**REQUIREMENT**
Reproduce the listing below with every "park" swapped for "garden" and all other text unchanged. Omit the pictures from your reply.
* * *
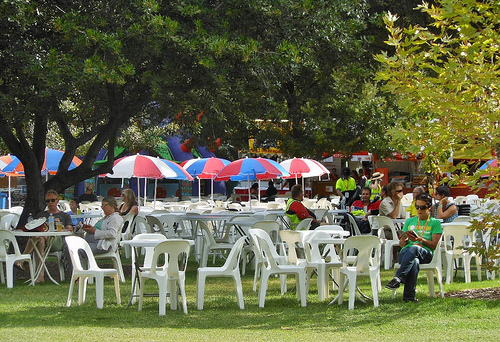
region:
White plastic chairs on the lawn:
[0, 196, 485, 303]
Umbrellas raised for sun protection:
[0, 141, 343, 207]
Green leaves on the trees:
[0, 25, 491, 186]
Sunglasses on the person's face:
[410, 200, 432, 215]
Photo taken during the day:
[6, 8, 492, 333]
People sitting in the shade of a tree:
[2, 191, 137, 271]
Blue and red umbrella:
[212, 155, 292, 182]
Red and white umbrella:
[282, 155, 321, 185]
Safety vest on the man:
[282, 191, 308, 236]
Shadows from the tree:
[9, 286, 463, 332]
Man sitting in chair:
[381, 190, 438, 306]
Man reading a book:
[386, 190, 444, 301]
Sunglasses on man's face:
[410, 201, 432, 211]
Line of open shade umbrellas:
[3, 150, 325, 201]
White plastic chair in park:
[57, 233, 123, 313]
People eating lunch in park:
[10, 193, 123, 283]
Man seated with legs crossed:
[385, 192, 445, 308]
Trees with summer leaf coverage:
[6, 6, 488, 167]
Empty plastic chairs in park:
[52, 232, 390, 313]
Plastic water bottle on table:
[46, 210, 56, 235]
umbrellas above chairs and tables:
[111, 142, 333, 195]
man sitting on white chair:
[360, 182, 448, 317]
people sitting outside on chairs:
[28, 182, 150, 268]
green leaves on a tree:
[391, 28, 481, 155]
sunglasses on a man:
[413, 198, 433, 213]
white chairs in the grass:
[52, 231, 223, 313]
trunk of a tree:
[8, 123, 80, 199]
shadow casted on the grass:
[196, 307, 370, 334]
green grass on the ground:
[394, 314, 497, 336]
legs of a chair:
[61, 275, 131, 308]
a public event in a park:
[18, 58, 496, 295]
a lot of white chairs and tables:
[4, 137, 460, 281]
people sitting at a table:
[19, 164, 166, 286]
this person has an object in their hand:
[365, 173, 457, 318]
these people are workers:
[283, 155, 393, 222]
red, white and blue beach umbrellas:
[88, 124, 319, 191]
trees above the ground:
[42, 24, 454, 156]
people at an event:
[346, 112, 487, 224]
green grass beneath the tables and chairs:
[45, 283, 440, 324]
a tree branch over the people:
[9, 102, 135, 207]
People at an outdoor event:
[0, 136, 498, 324]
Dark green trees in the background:
[0, 1, 417, 222]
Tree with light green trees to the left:
[360, 1, 499, 198]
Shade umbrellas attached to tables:
[0, 136, 335, 205]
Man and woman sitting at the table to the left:
[28, 188, 126, 288]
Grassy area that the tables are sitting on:
[0, 253, 499, 340]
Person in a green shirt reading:
[381, 193, 441, 308]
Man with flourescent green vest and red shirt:
[276, 181, 318, 225]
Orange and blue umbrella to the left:
[3, 144, 87, 179]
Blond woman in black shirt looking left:
[110, 183, 145, 219]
* * *
**SOLVED EXERCISE**
region:
White plastic chairs on the lawn:
[0, 196, 485, 303]
Umbrellas raised for sun protection:
[0, 141, 343, 207]
Green leaves on the trees:
[0, 25, 491, 186]
Sunglasses on the person's face:
[410, 200, 432, 215]
Photo taken during the day:
[6, 8, 492, 333]
People sitting in the shade of a tree:
[2, 191, 137, 271]
Blue and red umbrella:
[212, 155, 292, 182]
Red and white umbrella:
[282, 155, 321, 185]
Safety vest on the man:
[282, 191, 308, 236]
Shadows from the tree:
[9, 286, 463, 332]
Man sitting in chair:
[381, 190, 438, 306]
Man reading a book:
[386, 190, 444, 301]
Sunglasses on man's face:
[410, 201, 432, 211]
Line of open shade umbrellas:
[3, 150, 325, 201]
White plastic chair in garden:
[57, 233, 123, 313]
People eating lunch in garden:
[10, 193, 123, 283]
Man seated with legs crossed:
[385, 192, 445, 308]
Trees with summer leaf coverage:
[6, 6, 488, 167]
Empty plastic chairs in garden:
[52, 232, 390, 313]
Plastic water bottle on table:
[46, 210, 56, 235]
umbrellas above chairs and tables:
[111, 142, 333, 195]
man sitting on white chair:
[360, 182, 448, 317]
people sitting outside on chairs:
[28, 182, 150, 268]
green leaves on a tree:
[391, 28, 481, 155]
sunglasses on a man:
[413, 198, 433, 213]
white chairs in the grass:
[52, 231, 223, 313]
trunk of a tree:
[8, 123, 80, 199]
shadow casted on the grass:
[196, 307, 370, 334]
green grass on the ground:
[394, 314, 497, 336]
legs of a chair:
[61, 275, 131, 308]
a public event in a garden:
[18, 58, 496, 295]
a lot of white chairs and tables:
[4, 137, 460, 281]
people sitting at a table:
[19, 164, 166, 286]
this person has an object in their hand:
[365, 173, 457, 318]
these people are workers:
[283, 155, 393, 222]
red, white and blue beach umbrellas:
[88, 124, 319, 191]
trees above the ground:
[42, 24, 454, 156]
people at an event:
[346, 112, 487, 224]
green grass beneath the tables and chairs:
[45, 283, 440, 324]
a tree branch over the people:
[9, 102, 135, 207]
People at an outdoor event:
[0, 136, 498, 324]
Dark green trees in the background:
[0, 1, 417, 222]
Tree with light green trees to the left:
[360, 1, 499, 198]
Shade umbrellas attached to tables:
[0, 136, 335, 205]
Man and woman sitting at the table to the left:
[28, 188, 126, 288]
Grassy area that the tables are sitting on:
[0, 253, 499, 340]
Person in a green shirt reading:
[381, 193, 441, 308]
Man with flourescent green vest and red shirt:
[276, 181, 318, 225]
Orange and blue umbrella to the left:
[3, 144, 87, 179]
Blond woman in black shirt looking left:
[110, 183, 145, 219]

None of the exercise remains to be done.